‘I’m really sorry—’ I tried to say, but she cut me off again.
‘I don’t understand this,’ Rosie said, her voice strained with frustration. ‘I literally don’t. How are the two of you better friends than the two of us? How did that happen?’
‘Of course we’re not better friends than—’
‘I mean than me and her. Not you and me. Don’t even suggest that the two of you are better friends than you and me, because if you do, I might actually fucking die.’ She was breathing hard, her jaw set. I could see how hard she was trying not to get upset.
I had no idea what to say. Anything that came to mind seemed hopelessly inadequate.
‘You’re my best friend,’ I said finally, ridiculously.
‘And what about her?’ Rosie challenged. Her hands had balled into tight fists at her sides. ‘What is she?’
What was she? I had no idea.
‘I don’t know.’
‘Caddy . . .’
‘I really don’t. She’s my friend, OK? Does it matter? Best means best, and that’s you.’
‘It does matter. Because she’s supposed to be my friend, not yours. And now suddenly the two of you are all chummy, and she’s turned you into the kind of person who’ll leave me on my own at a party.’
‘You weren’t on your own.’ It felt important to point this out. ‘You were with Liam.’
For a split second I really thought she was going to slap me. But instead she reached into her pocket and pulled out her phone, tapping on the screen and then handing it to me.
‘Look at this,’ she said.
It was a string of text messages. Rosie had scrolled to where they began. Feeling apprehensive, I began to read.
09.39: What the hell happened last night? Where did you and Caddy go?
11.19: I don’t know, total blank on it all. I woke up at Caddy’s house.
11.24: You realize you both left me on my own?
11.29: Like I said, I’m blank on it.
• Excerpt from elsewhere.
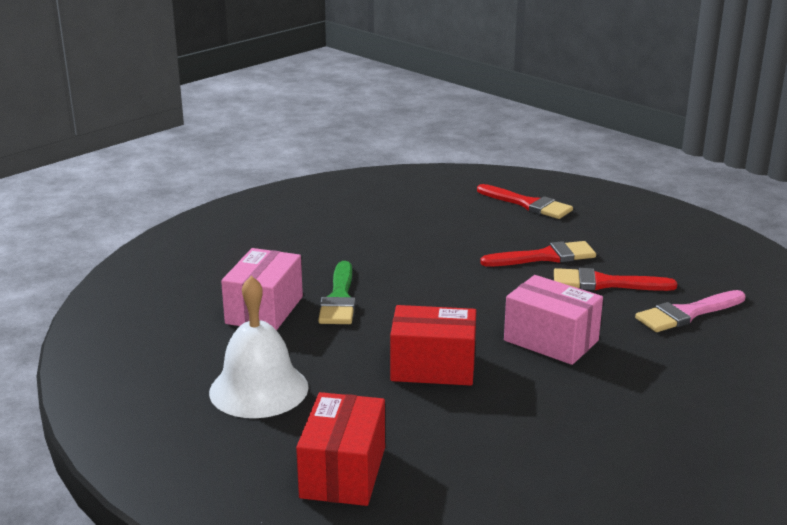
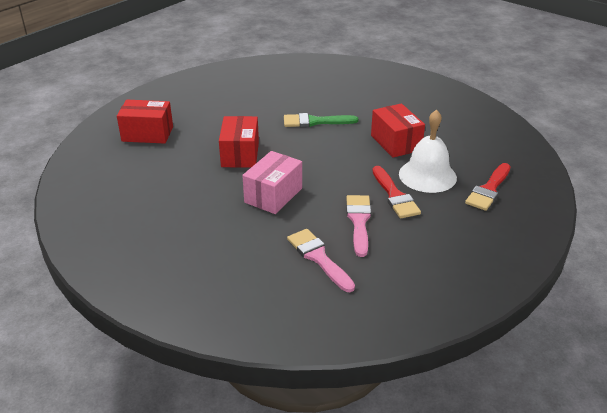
camera: 85 degrees right, 10 degrees up
white bell [209,276,308,418] -> white bell moved to [399,109,457,193]
pink box [221,248,303,331] -> none
red brush [554,268,677,291] -> pink brush [346,195,371,257]
none -> red box [371,103,425,158]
Ask Caddy.
11.31: Your stuff is still here.
11.34: Fine, I’ll come and get it then. When?
11.36: Are you not even sorry?
11.39: Roz, I’ve got such a major headache. Can we save this please?
11.44: Your fault for getting so wasted.
11.47: Don’t. Just tell me when to get my stuff OK.
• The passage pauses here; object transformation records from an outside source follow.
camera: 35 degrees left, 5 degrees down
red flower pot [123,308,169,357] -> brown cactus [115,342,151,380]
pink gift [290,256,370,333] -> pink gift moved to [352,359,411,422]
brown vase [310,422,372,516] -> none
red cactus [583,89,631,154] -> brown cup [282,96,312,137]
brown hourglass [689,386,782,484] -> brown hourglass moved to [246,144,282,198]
11.49: I’ll bring it to school tomorrow. Do you remember what you did with Dylan?
11.50: Fine. Yes.
11.51: . . . ?
11.52: What?
11.54: Nothing to say about that?
11.55: I’m trying so hard not to get mad at you, Roz. Can we drop this.
11.56: I’m already mad.
11.58: Then stop texting me.
12.02: Why are YOU mad? I’m not the one leaving you behind and taking your friends.
12.05: Grow the fuck up.
12.06: Wow. OK.
My fingers felt itchy, my throat tight. It felt as if each savage text was directed at me. I handed the phone back to Rosie, trying to figure out what to say. She was looking at me expectantly.
‘You see?’ she said.
‘You were both horrible to each other,’ I said.
‘How was I horrible to her?’
‘Oh, Roz.’ I suddenly felt panicky, knowing that whatever I said was going to be the wrong thing. ‘Please don’t.’
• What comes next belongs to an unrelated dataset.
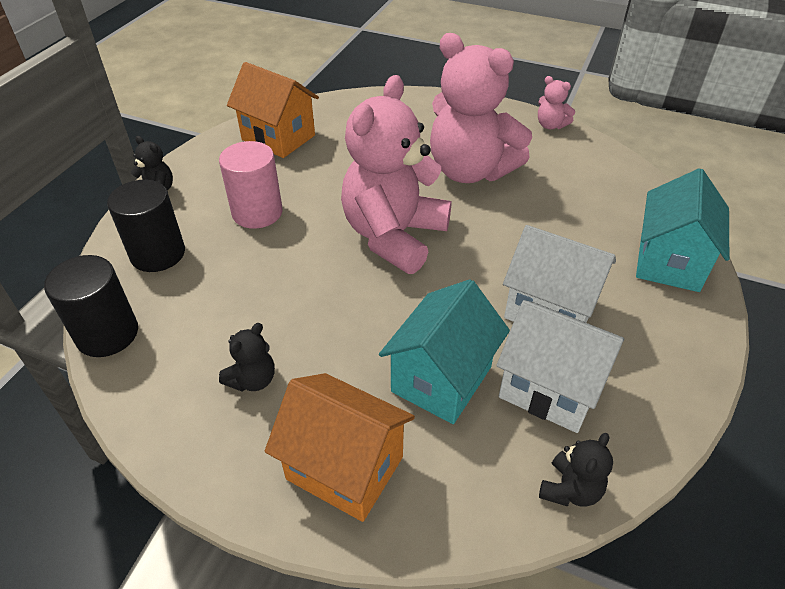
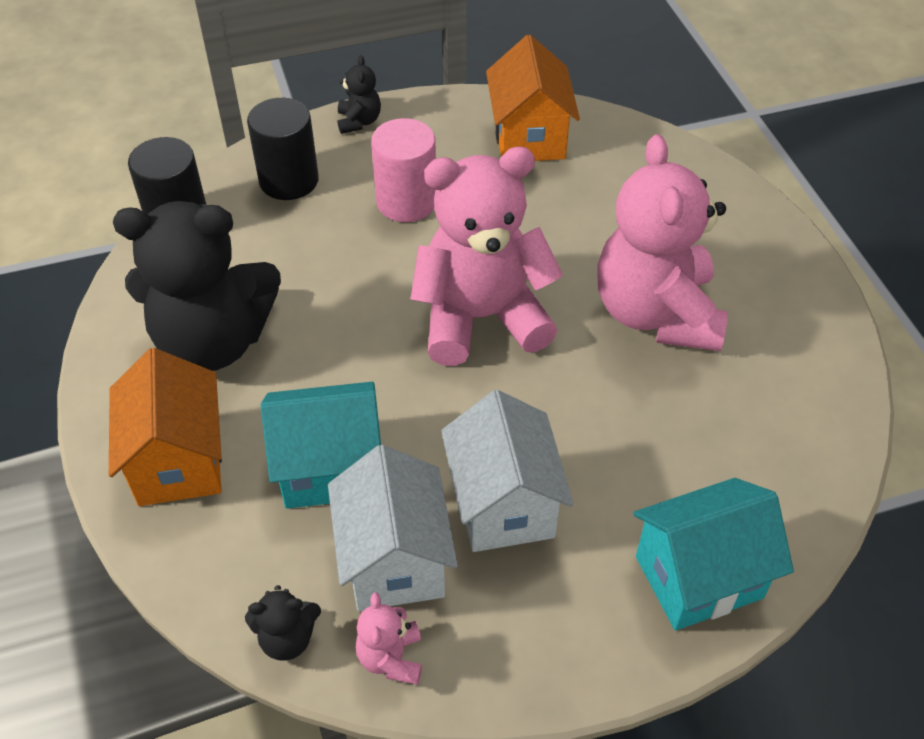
camera: 50 degrees right, 5 degrees up
black teddy bear [219,323,275,391] -> black teddy bear [113,201,281,371], size x2.44
pink teddy bear [538,76,575,129] -> pink teddy bear moved to [355,592,422,685]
Some people thrive on conflict. They enjoy the drama. I felt like I was being held underwater.
‘I said I was sorry,’ I added a little desperately, ‘and I really, really am. Please don’t be like this.’
I so wanted her to relax, laugh and make a joke about me caving so easily. But her face was still hard, her mouth an angry line.
‘Don’t be mad at Suze,’ I continued, when it became clear she wasn’t going to speak. ‘It’s really not her fault. I was the one who decided to come here instead of yours; she was totally out of it.’
‘No one made her get that drunk,’ Rosie pointed out, sullen.
‘No, but she was that drunk. I was trying to look after her. And I guess that means I wasn’t thinking enough about you, and I’m really sorry, you’re right, I shouldn’t have just left you there.’
Everyone says apologizing works, but it never really does. Not quickly enough anyway. Rosie looked away from me, her face pinched, but now her mouth was wobbling slightly, like she was about to cry. Rosie, who never cried.
‘Do you like her better than me?’ she asked in a rush, still not looking at me.
‘No, Roz. God. Of course not.’
‘You only really like her because she makes you feel needed.’
‘That’s not true.’
‘Yeah, it is. You think I didn’t notice that you only started being friendly after you found out about her being abused?’
There was a sudden guilty silence. I felt a bit sick, thrown by the truth of it. I had started liking Suzanne after the truth had come out. What did that say about me? Was it simply timing, or something else?
‘That’s not why I like her,’ I said finally, but I could hear the uncertainty in my voice.
‘Sure,’ she said, long and sarcastic. ‘Just like you didn’t leave with her last night because you wanted to be the rescuer? Just like she doesn’t only like you because you put up with her shit without telling her to get the fuck over it?’